Pact, An Adoption Alliance Adoption and Race: Articles


Supporting Transracial Families: Start From Where They Are
by Gail Steinberg and Beth Hall

When eight-year-old Timothy read some posters in his neighborhood that said "Stop stealing our children and calling it adoption. Take back our children!" he woke up screaming in the night. In his nightmare, monsters stole him from his mom and dad, the family he has belonged to since he was born. The monsters were African Americans, the same as Timmy. Timmy's parents by adoption are White. After he saw those signs, Timmy started to show fear of people of his own race. He thinks his mother is crazy because she wants to keep going to the local African American church. When she wanted to welcome a new Black family who moved in down the street, he hid under his bed. Timmy thinks the man who put up the sign wants to take him away from his family. Though he and his family have many friends of color, night after night, Timmy's nightmares keep returning.

When we listen to people who think they know all the answers about transracial placements, we want to put our hands over our eyes and groan, for we see what they do not see, the children who are already growing up with parents of a different race than their own. Debate about transracial adoption and foster care is old news in the child welfare community. The National Association of Black Social Workers has not changed its 1972 position that transracial adoption is a "form of genocide." Others argue that while there is no empirical research providing evidence that transracial placement is harmful to kids, there is no doubt that growing up without permanence is damaging.

Meanwhile, the number of children in foster care rose by 50 percent between 1986 and 1991 and is still rising. Like it or not, transracial placements continue to be made. This increase is due to the fact that more than half of the children in need of homes are African American and not enough racially-matched homes are available. Children are being raised by parents of different races from their own. These children can't wait for the debate to be resolved. We must respect families as they exist. How do we support these children in a way that doesn't force them to choose between their family and their race?
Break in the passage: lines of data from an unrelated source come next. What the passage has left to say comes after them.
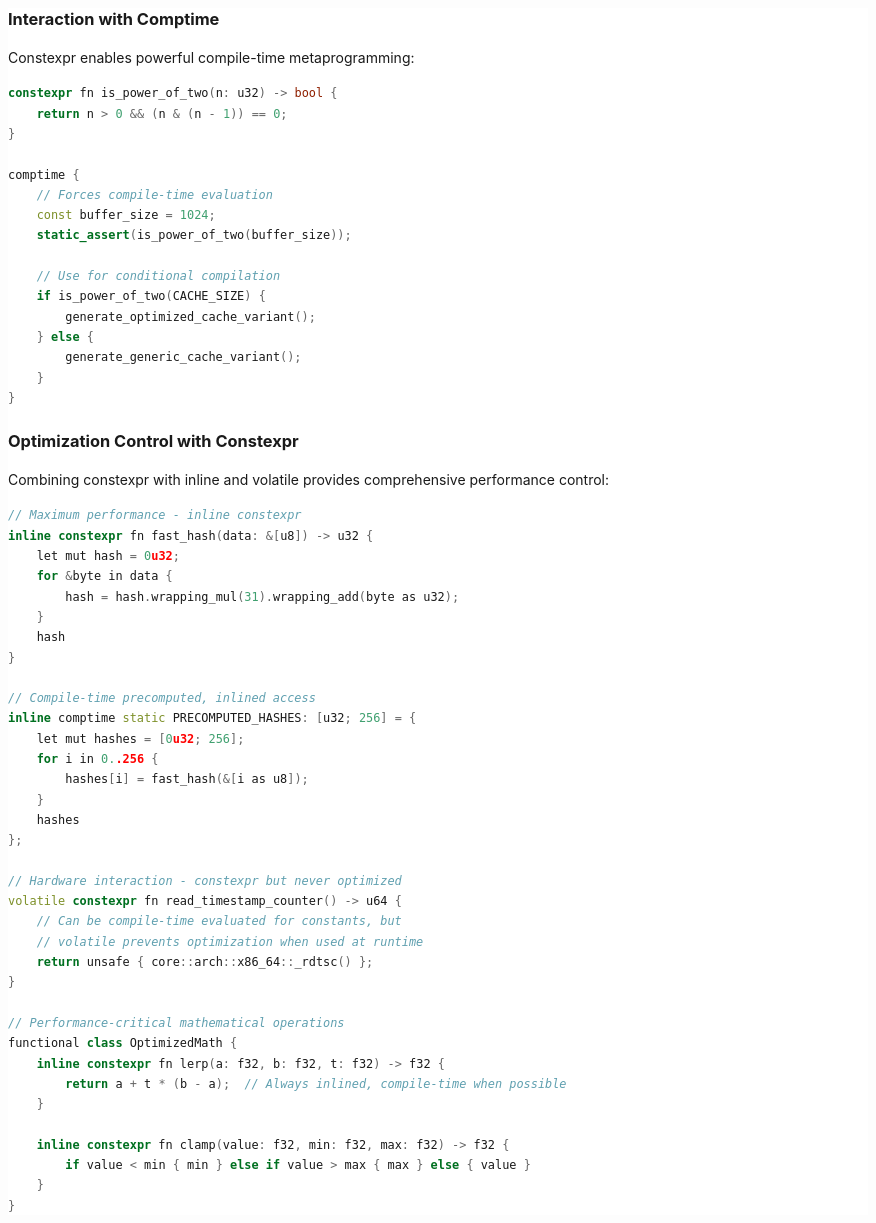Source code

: ### Interaction with Comptime

Constexpr enables powerful compile-time metaprogramming:

```cpp
constexpr fn is_power_of_two(n: u32) -> bool {
    return n > 0 && (n & (n - 1)) == 0;
}

comptime {
    // Forces compile-time evaluation
    const buffer_size = 1024;
    static_assert(is_power_of_two(buffer_size));
    
    // Use for conditional compilation
    if is_power_of_two(CACHE_SIZE) {
        generate_optimized_cache_variant();
    } else {
        generate_generic_cache_variant();
    }
}
```

### Optimization Control with Constexpr

Combining constexpr with inline and volatile provides comprehensive performance control:

```cpp
// Maximum performance - inline constexpr
inline constexpr fn fast_hash(data: &[u8]) -> u32 {
    let mut hash = 0u32;
    for &byte in data {
        hash = hash.wrapping_mul(31).wrapping_add(byte as u32);
    }
    hash
}

// Compile-time precomputed, inlined access
inline comptime static PRECOMPUTED_HASHES: [u32; 256] = {
    let mut hashes = [0u32; 256];
    for i in 0..256 {
        hashes[i] = fast_hash(&[i as u8]);
    }
    hashes
};

// Hardware interaction - constexpr but never optimized
volatile constexpr fn read_timestamp_counter() -> u64 {
    // Can be compile-time evaluated for constants, but
    // volatile prevents optimization when used at runtime
    return unsafe { core::arch::x86_64::_rdtsc() };
}

// Performance-critical mathematical operations
functional class OptimizedMath {
    inline constexpr fn lerp(a: f32, b: f32, t: f32) -> f32 {
        return a + t * (b - a);  // Always inlined, compile-time when possible
    }
    
    inline constexpr fn clamp(value: f32, min: f32, max: f32) -> f32 {
        if value < min { min } else if value > max { max } else { value }
    }
}
```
To understand how to support children of color who have been adopted into White homes, we must first understand what these children face in a society that is biased about both adoption and race. We are witnessing the decline of the "dominant culture" theory. Those who are now classified as minorities are fast becoming the majority. Still, we are bombarded by racist values, no matter our skin color. A quick look at our national heroes and at the people held up by the media, advertising, and academia makes the point. African Americans, Latinos, Asians, Native Americans, and people of mixed racial heritage in positions of power stand out as exceptions to the European American norms, in spite of the fact that their numbers are growing. A child growing up with parents of another race must learn the skills that are necessary for survival in times of increasing racial tension. In a racist society, being both comfortable and aware in one's own skin is a life and death matter.

Children cannot choose between their family and their race without negating integral pieces of themselves. The goal is for these kids to be comfortable in all the worlds they populate. Every adopted person has a dual identity: one based on his or her genetic family system, the other shaped by the experiences within the family that raises the child. Children in transracial placements live with two racial realities as well.

Parents must help children to feel part of the race with which society will identify them. To learn to walk the walk and talk the talk, these children must have role models within their race. No one who is White can know what it is to be a person of color. If White parents love their children, they must be willing to sacrifice their own comfort in living in a lily-white neighborhood or always being in the majority. They must choose friends, business partners, and the professionals who populate their lives to include adults of their child's race. Picture books, ethnic restaurants and festivals are not enough.

Communities must welcome children from transracial families and allow them to participate on every level possible, regardless of who their parents are. We all must affirm and acknowledge these children's dual identities in both the European and African American community as well as within their birth and adoptive families. If we are successful, we will raise adults in a unique position to understand and access a society still White-dominated while standing with pride and power in their own racial identity and self-awareness.